Tuesday, September 1, 2020

Shangri-La Springs: Haven for Health



Florida has at least 1,000 artesian springs and my new book, Florida's Healing Waters, documents twenty-two spas that were built adjacent to mineral springs during the Gilded Age. They range from places so popular that entire towns developed around the facilities, such as Green Cove and White Springs, to others so ephemeral that the only evidence they ever existed is in the travel literature of the time, such as Moncrief Spring near Jacksonville. It is also likely that many springs were used for therapeutic bathing by locals, but never commercially developed. And some facilities were enhanced with the addition of water from artesian wells, or "pseudo springs." 

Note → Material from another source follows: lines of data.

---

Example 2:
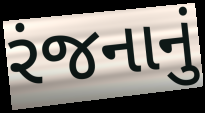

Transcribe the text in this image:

રંજનાનું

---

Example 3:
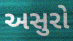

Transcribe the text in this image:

અસુરો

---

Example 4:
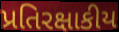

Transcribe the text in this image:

પ્રતિરક્ષાકીય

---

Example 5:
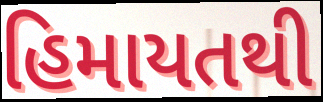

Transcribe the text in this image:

હિમાયતથી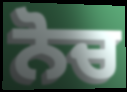
ਨੋਚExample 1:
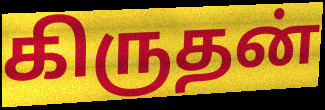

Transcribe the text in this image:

கிருதன்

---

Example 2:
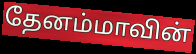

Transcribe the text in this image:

தேனம்மாவின்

Most of these spring-based spas tended to be in the northern part of Florida where there is a higher concentration of springs. A handful existed in Central Florida, but one of the few that was built in South Florida was the spa at Shangri-La Springs in Lee County. 

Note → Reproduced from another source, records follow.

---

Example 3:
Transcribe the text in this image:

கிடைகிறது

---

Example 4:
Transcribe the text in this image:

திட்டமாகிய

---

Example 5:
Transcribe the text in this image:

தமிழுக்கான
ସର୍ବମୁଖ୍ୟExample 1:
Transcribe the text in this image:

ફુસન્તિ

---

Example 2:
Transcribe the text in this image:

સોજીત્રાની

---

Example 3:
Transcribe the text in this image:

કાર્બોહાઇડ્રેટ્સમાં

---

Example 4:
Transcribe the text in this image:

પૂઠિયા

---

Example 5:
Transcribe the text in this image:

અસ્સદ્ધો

The spa originated when Harvie E. Heitman, a prolific businessman and early developer of Southwest Florida’s Lee County, and his brother built Bonita Springs’ Heitman Hotel in 1921 as a built as a place for potential real estate investors to stay. The town of Bonita Springs is said to be named for a sulphur spring on the hotel grounds (the town was previously known by the unremarkable name, Survey.) It is claimed that the spring was sacred to the Calusa Indians who lived in the area hundreds of years ago.
Heitman died in 1922 and the hotel endured several owners and multiple name changes until osteopath Dr. Charles Gnau bought the property in 1962. It was Gnau who saw the potential of the resort as a place of healing centered around the spring. Gnau believed the water of the spring “compared favorably” to the famed waters of the Baden-Baden Spring in Germany. He was ahead of his time, advocating for a holistic approach to health, including eating organic produce and exercising regularly. Gnau built a spring-fed pool with an Indian maiden statue to the property. The next owner, Dr. R.J. Cheatham renamed the resort the Shangri-La Hotel and developed it into an institute of hygiene.

Today the Shangri-La Springs resort is operated as a day spa, hotel, and restaurant, offering locally grown organic food and a variety of spa treatments including massage, reiki, saunas, reflexology, and aromatherapy.